(Design files in text formats)
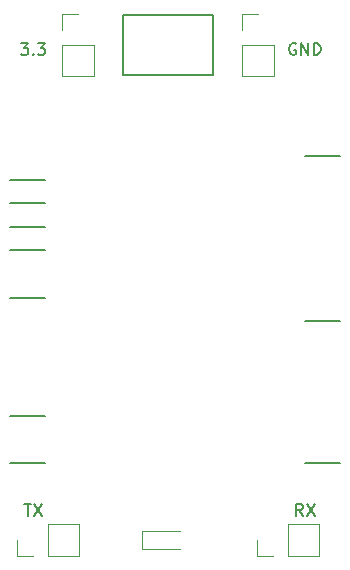
<source format=gbr>
G04 #@! TF.FileFunction,Legend,Top*
%FSLAX46Y46*%
G04 Gerber Fmt 4.6, Leading zero omitted, Abs format (unit mm)*
G04 Created by KiCad (PCBNEW 4.0.6) date 12/04/17 20:40:56*
%MOMM*%
%LPD*%
G01*
G04 APERTURE LIST*
%ADD10C,0.050000*%
%ADD11C,0.150000*%
%ADD12C,0.200000*%
%ADD13C,0.120000*%
G04 APERTURE END LIST*
D10*
D11*
X149833334Y-94452381D02*
X149500000Y-93976190D01*
X149261905Y-94452381D02*
X149261905Y-93452381D01*
X149642858Y-93452381D01*
X149738096Y-93500000D01*
X149785715Y-93547619D01*
X149833334Y-93642857D01*
X149833334Y-93785714D01*
X149785715Y-93880952D01*
X149738096Y-93928571D01*
X149642858Y-93976190D01*
X149261905Y-93976190D01*
X150166667Y-93452381D02*
X150833334Y-94452381D01*
X150833334Y-93452381D02*
X150166667Y-94452381D01*
X126238095Y-93452381D02*
X126809524Y-93452381D01*
X126523809Y-94452381D02*
X126523809Y-93452381D01*
X127047619Y-93452381D02*
X127714286Y-94452381D01*
X127714286Y-93452381D02*
X127047619Y-94452381D01*
X125952381Y-54452381D02*
X126571429Y-54452381D01*
X126238095Y-54833333D01*
X126380953Y-54833333D01*
X126476191Y-54880952D01*
X126523810Y-54928571D01*
X126571429Y-55023810D01*
X126571429Y-55261905D01*
X126523810Y-55357143D01*
X126476191Y-55404762D01*
X126380953Y-55452381D01*
X126095238Y-55452381D01*
X126000000Y-55404762D01*
X125952381Y-55357143D01*
X127000000Y-55357143D02*
X127047619Y-55404762D01*
X127000000Y-55452381D01*
X126952381Y-55404762D01*
X127000000Y-55357143D01*
X127000000Y-55452381D01*
X127380952Y-54452381D02*
X128000000Y-54452381D01*
X127666666Y-54833333D01*
X127809524Y-54833333D01*
X127904762Y-54880952D01*
X127952381Y-54928571D01*
X128000000Y-55023810D01*
X128000000Y-55261905D01*
X127952381Y-55357143D01*
X127904762Y-55404762D01*
X127809524Y-55452381D01*
X127523809Y-55452381D01*
X127428571Y-55404762D01*
X127380952Y-55357143D01*
X149238096Y-54500000D02*
X149142858Y-54452381D01*
X149000001Y-54452381D01*
X148857143Y-54500000D01*
X148761905Y-54595238D01*
X148714286Y-54690476D01*
X148666667Y-54880952D01*
X148666667Y-55023810D01*
X148714286Y-55214286D01*
X148761905Y-55309524D01*
X148857143Y-55404762D01*
X149000001Y-55452381D01*
X149095239Y-55452381D01*
X149238096Y-55404762D01*
X149285715Y-55357143D01*
X149285715Y-55023810D01*
X149095239Y-55023810D01*
X149714286Y-55452381D02*
X149714286Y-54452381D01*
X150285715Y-55452381D01*
X150285715Y-54452381D01*
X150761905Y-55452381D02*
X150761905Y-54452381D01*
X151000000Y-54452381D01*
X151142858Y-54500000D01*
X151238096Y-54595238D01*
X151285715Y-54690476D01*
X151333334Y-54880952D01*
X151333334Y-55023810D01*
X151285715Y-55214286D01*
X151238096Y-55309524D01*
X151142858Y-55404762D01*
X151000000Y-55452381D01*
X150761905Y-55452381D01*
D12*
X150000000Y-90000000D02*
X153000000Y-90000000D01*
X150000000Y-78000000D02*
X153000000Y-78000000D01*
X150000000Y-64000000D02*
X153000000Y-64000000D01*
X128000000Y-90000000D02*
X125000000Y-90000000D01*
X128000000Y-86000000D02*
X125000000Y-86000000D01*
X128000000Y-76000000D02*
X125000000Y-76000000D01*
X128000000Y-72000000D02*
X125000000Y-72000000D01*
X128000000Y-70000000D02*
X125000000Y-70000000D01*
X128000000Y-68000000D02*
X125000000Y-68000000D01*
X128000000Y-66000000D02*
X125000000Y-66000000D01*
D13*
X139430000Y-97270000D02*
X136230000Y-97270000D01*
X136230000Y-95770000D02*
X139430000Y-95770000D01*
X136230000Y-95770000D02*
X136230000Y-97270000D01*
D11*
X134620000Y-52070000D02*
X142240000Y-52070000D01*
X142240000Y-52070000D02*
X142240000Y-57150000D01*
X142240000Y-57150000D02*
X134620000Y-57150000D01*
X134620000Y-57150000D02*
X134620000Y-52070000D01*
D13*
X151190000Y-97850000D02*
X151190000Y-95190000D01*
X148590000Y-97850000D02*
X151190000Y-97850000D01*
X148590000Y-95190000D02*
X151190000Y-95190000D01*
X148590000Y-97850000D02*
X148590000Y-95190000D01*
X147320000Y-97850000D02*
X145990000Y-97850000D01*
X145990000Y-97850000D02*
X145990000Y-96520000D01*
X130870000Y-97850000D02*
X130870000Y-95190000D01*
X128270000Y-97850000D02*
X130870000Y-97850000D01*
X128270000Y-95190000D02*
X130870000Y-95190000D01*
X128270000Y-97850000D02*
X128270000Y-95190000D01*
X127000000Y-97850000D02*
X125670000Y-97850000D01*
X125670000Y-97850000D02*
X125670000Y-96520000D01*
X144720000Y-57210000D02*
X147380000Y-57210000D01*
X144720000Y-54610000D02*
X144720000Y-57210000D01*
X147380000Y-54610000D02*
X147380000Y-57210000D01*
X144720000Y-54610000D02*
X147380000Y-54610000D01*
X144720000Y-53340000D02*
X144720000Y-52010000D01*
X144720000Y-52010000D02*
X146050000Y-52010000D01*
X129480000Y-57210000D02*
X132140000Y-57210000D01*
X129480000Y-54610000D02*
X129480000Y-57210000D01*
X132140000Y-54610000D02*
X132140000Y-57210000D01*
X129480000Y-54610000D02*
X132140000Y-54610000D01*
X129480000Y-53340000D02*
X129480000Y-52010000D01*
X129480000Y-52010000D02*
X130810000Y-52010000D01*
M02*

</source>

Task item - All records must be output exactly as they are, except for the pictures, which are left out.

Written answer -
<source format=gbr>
G04 #@! TF.FileFunction,Legend,Top*
%FSLAX46Y46*%
G04 Gerber Fmt 4.6, Leading zero omitted, Abs format (unit mm)*
G04 Created by KiCad (PCBNEW 4.0.6) date 12/04/17 20:40:56*
%MOMM*%
%LPD*%
G01*
G04 APERTURE LIST*
%ADD10C,0.050000*%
%ADD11C,0.150000*%
%ADD12C,0.200000*%
%ADD13C,0.120000*%
G04 APERTURE END LIST*
D10*
D11*
X149833334Y-94452381D02*
X149500000Y-93976190D01*
X149261905Y-94452381D02*
X149261905Y-93452381D01*
X149642858Y-93452381D01*
X149738096Y-93500000D01*
X149785715Y-93547619D01*
X149833334Y-93642857D01*
X149833334Y-93785714D01*
X149785715Y-93880952D01*
X149738096Y-93928571D01*
X149642858Y-93976190D01*
X149261905Y-93976190D01*
X150166667Y-93452381D02*
X150833334Y-94452381D01*
X150833334Y-93452381D02*
X150166667Y-94452381D01*
X126238095Y-93452381D02*
X126809524Y-93452381D01*
X126523809Y-94452381D02*
X126523809Y-93452381D01*
X127047619Y-93452381D02*
X127714286Y-94452381D01*
X127714286Y-93452381D02*
X127047619Y-94452381D01*
X125952381Y-54452381D02*
X126571429Y-54452381D01*
X126238095Y-54833333D01*
X126380953Y-54833333D01*
X126476191Y-54880952D01*
X126523810Y-54928571D01*
X126571429Y-55023810D01*
X126571429Y-55261905D01*
X126523810Y-55357143D01*
X126476191Y-55404762D01*
X126380953Y-55452381D01*
X126095238Y-55452381D01*
X126000000Y-55404762D01*
X125952381Y-55357143D01*
X127000000Y-55357143D02*
X127047619Y-55404762D01*
X127000000Y-55452381D01*
X126952381Y-55404762D01*
X127000000Y-55357143D01*
X127000000Y-55452381D01*
X127380952Y-54452381D02*
X128000000Y-54452381D01*
X127666666Y-54833333D01*
X127809524Y-54833333D01*
X127904762Y-54880952D01*
X127952381Y-54928571D01*
X128000000Y-55023810D01*
X128000000Y-55261905D01*
X127952381Y-55357143D01*
X127904762Y-55404762D01*
X127809524Y-55452381D01*
X127523809Y-55452381D01*
X127428571Y-55404762D01*
X127380952Y-55357143D01*
X149238096Y-54500000D02*
X149142858Y-54452381D01*
X149000001Y-54452381D01*
X148857143Y-54500000D01*
X148761905Y-54595238D01*
X148714286Y-54690476D01*
X148666667Y-54880952D01*
X148666667Y-55023810D01*
X148714286Y-55214286D01*
X148761905Y-55309524D01*
X148857143Y-55404762D01*
X149000001Y-55452381D01*
X149095239Y-55452381D01*
X149238096Y-55404762D01*
X149285715Y-55357143D01*
X149285715Y-55023810D01*
X149095239Y-55023810D01*
X149714286Y-55452381D02*
X149714286Y-54452381D01*
X150285715Y-55452381D01*
X150285715Y-54452381D01*
X150761905Y-55452381D02*
X150761905Y-54452381D01*
X151000000Y-54452381D01*
X151142858Y-54500000D01*
X151238096Y-54595238D01*
X151285715Y-54690476D01*
X151333334Y-54880952D01*
X151333334Y-55023810D01*
X151285715Y-55214286D01*
X151238096Y-55309524D01*
X151142858Y-55404762D01*
X151000000Y-55452381D01*
X150761905Y-55452381D01*
D12*
X150000000Y-90000000D02*
X153000000Y-90000000D01*
X150000000Y-78000000D02*
X153000000Y-78000000D01*
X150000000Y-64000000D02*
X153000000Y-64000000D01*
X128000000Y-90000000D02*
X125000000Y-90000000D01*
X128000000Y-86000000D02*
X125000000Y-86000000D01*
X128000000Y-76000000D02*
X125000000Y-76000000D01*
X128000000Y-72000000D02*
X125000000Y-72000000D01*
X128000000Y-70000000D02*
X125000000Y-70000000D01*
X128000000Y-68000000D02*
X125000000Y-68000000D01*
X128000000Y-66000000D02*
X125000000Y-66000000D01*
D13*
X139430000Y-97270000D02*
X136230000Y-97270000D01*
X136230000Y-95770000D02*
X139430000Y-95770000D01*
X136230000Y-95770000D02*
X136230000Y-97270000D01*
D11*
X134620000Y-52070000D02*
X142240000Y-52070000D01*
X142240000Y-52070000D02*
X142240000Y-57150000D01*
X142240000Y-57150000D02*
X134620000Y-57150000D01*
X134620000Y-57150000D02*
X134620000Y-52070000D01*
D13*
X151190000Y-97850000D02*
X151190000Y-95190000D01*
X148590000Y-97850000D02*
X151190000Y-97850000D01*
X148590000Y-95190000D02*
X151190000Y-95190000D01*
X148590000Y-97850000D02*
X148590000Y-95190000D01*
X147320000Y-97850000D02*
X145990000Y-97850000D01*
X145990000Y-97850000D02*
X145990000Y-96520000D01*
X130870000Y-97850000D02*
X130870000Y-95190000D01*
X128270000Y-97850000D02*
X130870000Y-97850000D01*
X128270000Y-95190000D02*
X130870000Y-95190000D01*
X128270000Y-97850000D02*
X128270000Y-95190000D01*
X127000000Y-97850000D02*
X125670000Y-97850000D01*
X125670000Y-97850000D02*
X125670000Y-96520000D01*
X144720000Y-57210000D02*
X147380000Y-57210000D01*
X144720000Y-54610000D02*
X144720000Y-57210000D01*
X147380000Y-54610000D02*
X147380000Y-57210000D01*
X144720000Y-54610000D02*
X147380000Y-54610000D01*
X144720000Y-53340000D02*
X144720000Y-52010000D01*
X144720000Y-52010000D02*
X146050000Y-52010000D01*
X129480000Y-57210000D02*
X132140000Y-57210000D01*
X129480000Y-54610000D02*
X129480000Y-57210000D01*
X132140000Y-54610000D02*
X132140000Y-57210000D01*
X129480000Y-54610000D02*
X132140000Y-54610000D01*
X129480000Y-53340000D02*
X129480000Y-52010000D01*
X129480000Y-52010000D02*
X130810000Y-52010000D01*
M02*

</source>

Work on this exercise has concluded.